Task to carry out |
Please take the records that follow and repeat exactly the lines starting with the line with "yılında son dönem enflasyon" and going on through the line with "z Avrupa standartlarında bir".
━━━ Data
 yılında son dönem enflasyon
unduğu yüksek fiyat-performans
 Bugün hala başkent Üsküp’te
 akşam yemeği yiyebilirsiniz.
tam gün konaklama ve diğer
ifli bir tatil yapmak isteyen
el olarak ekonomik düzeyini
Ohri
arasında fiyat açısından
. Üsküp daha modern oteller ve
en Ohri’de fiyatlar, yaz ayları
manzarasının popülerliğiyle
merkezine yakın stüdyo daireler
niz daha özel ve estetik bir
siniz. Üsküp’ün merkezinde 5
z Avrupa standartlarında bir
━━━━━━
━━━ Data
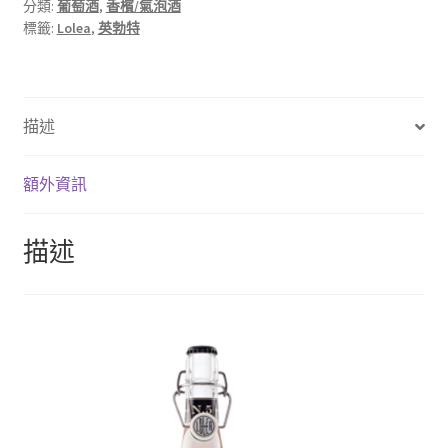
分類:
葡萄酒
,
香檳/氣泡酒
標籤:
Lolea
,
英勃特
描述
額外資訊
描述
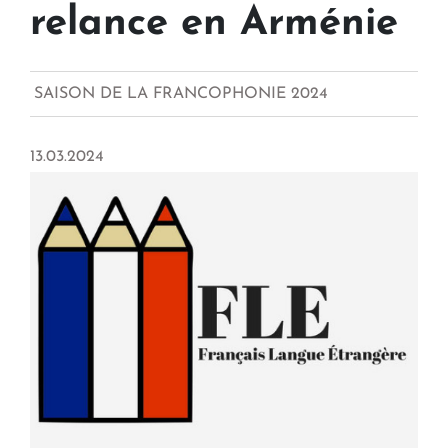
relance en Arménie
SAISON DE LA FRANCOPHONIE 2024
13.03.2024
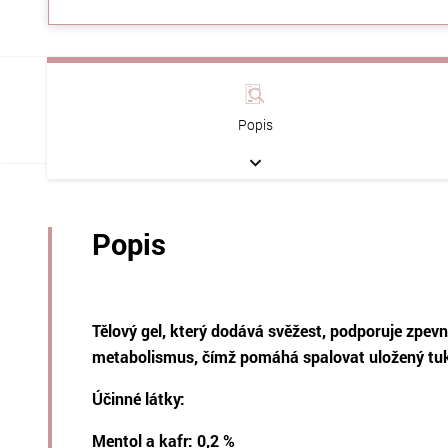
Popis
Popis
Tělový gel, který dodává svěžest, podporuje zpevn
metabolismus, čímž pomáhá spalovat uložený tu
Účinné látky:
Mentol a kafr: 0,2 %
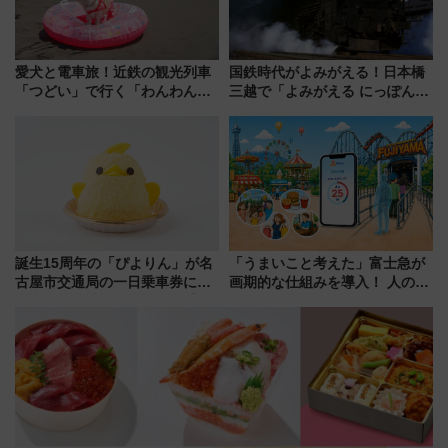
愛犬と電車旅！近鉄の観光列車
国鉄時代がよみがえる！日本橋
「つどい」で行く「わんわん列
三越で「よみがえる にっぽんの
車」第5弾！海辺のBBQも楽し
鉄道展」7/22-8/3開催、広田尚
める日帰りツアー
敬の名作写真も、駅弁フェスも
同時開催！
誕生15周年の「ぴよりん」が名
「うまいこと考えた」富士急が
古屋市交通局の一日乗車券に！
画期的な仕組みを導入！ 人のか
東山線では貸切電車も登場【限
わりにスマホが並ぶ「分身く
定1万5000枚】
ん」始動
━━━━━━
Solution to the exercise |
 yılında son dönem enflasyon
unduğu yüksek fiyat-performans
 Bugün hala başkent Üsküp’te
 akşam yemeği yiyebilirsiniz.
tam gün konaklama ve diğer
ifli bir tatil yapmak isteyen
el olarak ekonomik düzeyini
Ohri
arasında fiyat açısından
. Üsküp daha modern oteller ve
en Ohri’de fiyatlar, yaz ayları
manzarasının popülerliğiyle
merkezine yakın stüdyo daireler
niz daha özel ve estetik bir
siniz. Üsküp’ün merkezinde 5
z Avrupa standartlarında bir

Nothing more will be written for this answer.